## PARTS OF THE EXERCISE
1 - From the passage on Connecticut indemnification law, list each item against which Connecticut corporations must generally indemnify their officers, directors and certain other defined individuals.
2 - Carry on the passage on Connecticut indemnification law from the point where it stops.

Subject to the terms and conditions of Section 15(d) of the Securities Exchange
Act of 1934, the undersigned Registrant hereby undertakes to file with the
Securities and Exchange Commission such supplementary and periodic information,
documents and reports as may be prescribed by any rule or regulation of the
Commission heretofore or hereafter duly adopted pursuant to authority conferred
in that section.


                              RULE 484 UNDERTAKING

Sections 33-770 et seq, inclusive of the Connecticut General Statutes ("C.G.S.")
regarding indemnification of directors and officers of Connecticut corporations
provides in general that Connecticut corporations shall indemnify their
officers, directors and certain other defined individuals against judgments,
fines, penalties, amounts paid in settlement and reasonable expenses actually
incurred in connection with proceedings against the corporation. The
corporation's obligation to provide such indemnification generally does not
apply unless (1) the individual is wholly successful on the merits in the
defense of any such proceeding; or (2) a determination is made (by persons
specified in the statute) that the individual acted in good faith and in the
best interests of the corporation and in all other cases, his conduct was at
least not opposed to the best interests of the corporation, and in a criminal
case he had no reasonable cause to believe his conduct was unlawful; or (3) the
court, upon application by the individual, determines in view of all of the
circumstances that such person is fairly and reasonably entitled to be
indemnified, and then for such amount as the court shall determine. With respect
to proceedings brought by or in the right of the corporation, the statute
provides that the corporation shall indemnify its officers, directors and
certain other defined individuals, against reasonable expenses actually incurred
by them in connection with such proceedings, subject to certain limitations.

## DATASET EXCERPT
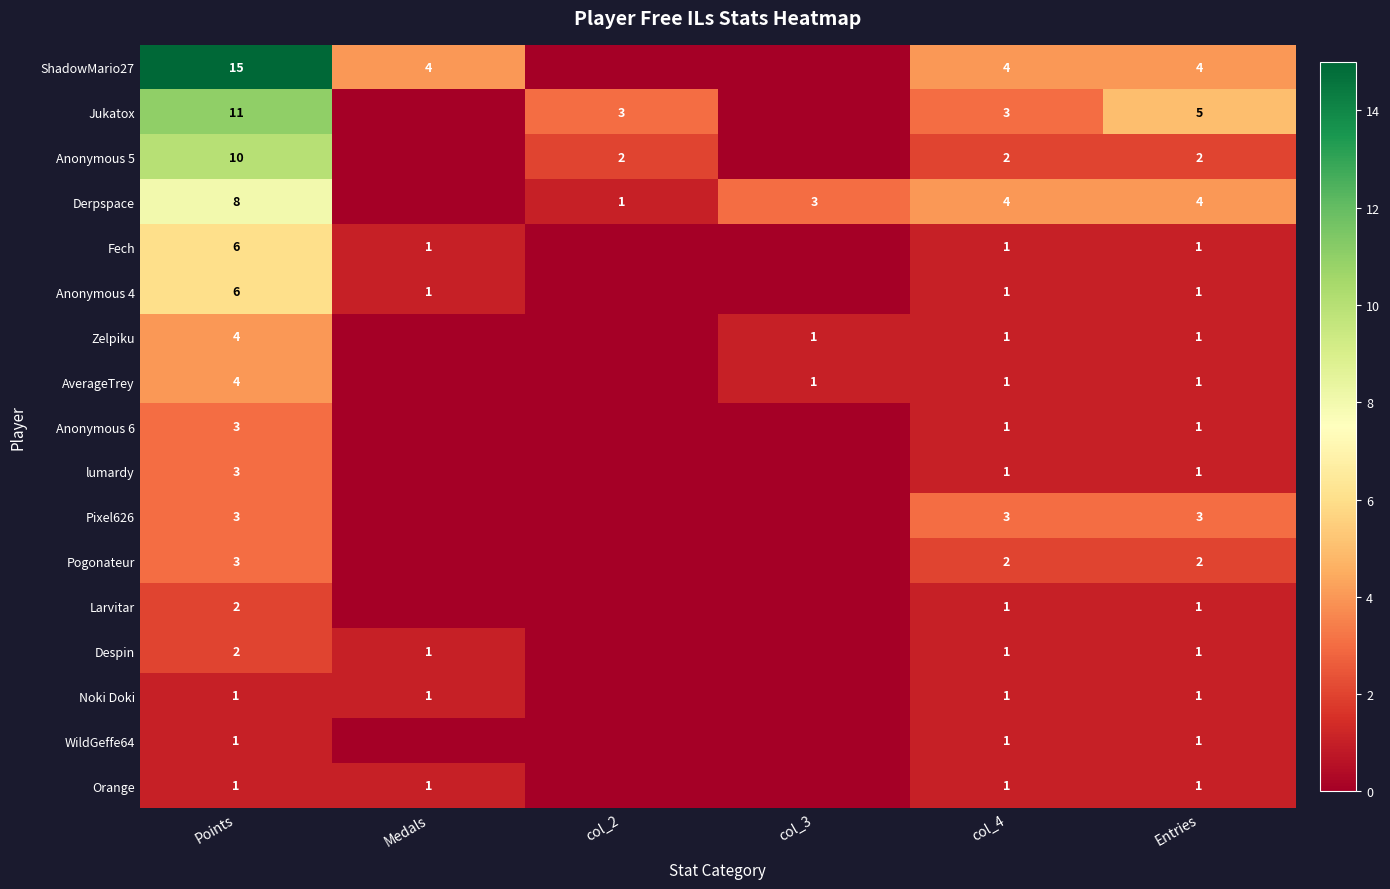

What is the total value across all series at Entries?

31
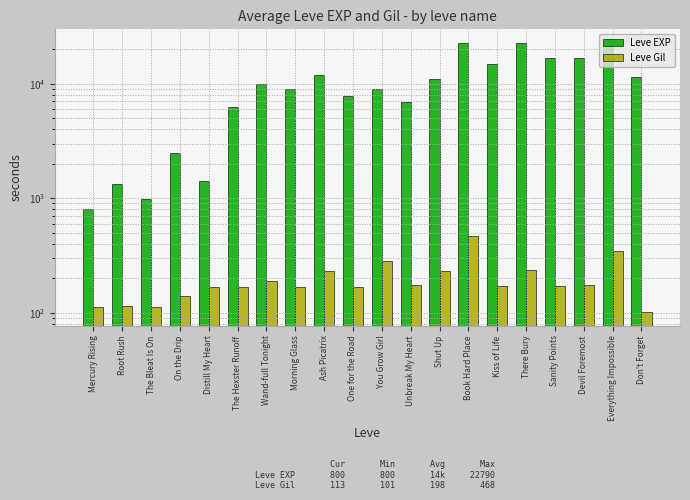

What are all the series names shown in the legend?

Leve EXP, Leve Gil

## TASK RESPONSES
1 -
judgments
fines
penalties
amounts paid in settlement
reasonable expenses actually incurred

2 -
Citigroup Inc. also provides liability insurance for its directors and officers
and the directors and officers of its subsidiaries, including the Registrant.
This insurance provides for coverage against loss from claims made against
directors and officers in their capacity as such, including, subject to certain
exceptions, liabilities under the federal securities laws.

Insofar as indemnification for liability arising under the Securities Act of
1933 may be permitted to directors, officers and controlling persons of the
registrant pursuant to the foregoing provisions, or otherwise, the registrant
has been advised that in the opinion of the Securities and Exchange Commission
such indemnification is against public policy as expressed in the Act and is,
therefore, unenforceable. In the event that a claim for indemnification against
such liabilities (other than the payment by the registrant of expenses incurred
or paid by a director, officer or controlling person of the registrant in the
successful defense of any action, suit or proceeding) is asserted by such
director, officer or controlling person in connection with the securities being
registered, the registrant will, unless in the opinion of its counsel the matter
has been settled by controlling precedent, submit to a court of appropriate
jurisdiction the question whether such indemnification by it is against public
policy as expressed in the Act and will be governed by the final adjudication of
such issue.


               UNDERTAKING TO REPRESENT REASONABLENESS OF CHARGES

The Company hereby represents that the aggregate charges under the Policy of the
Registrant described herein are reasonable in relation to the services rendered,
the expenses expected to be incurred, and the risks assumed by the Company.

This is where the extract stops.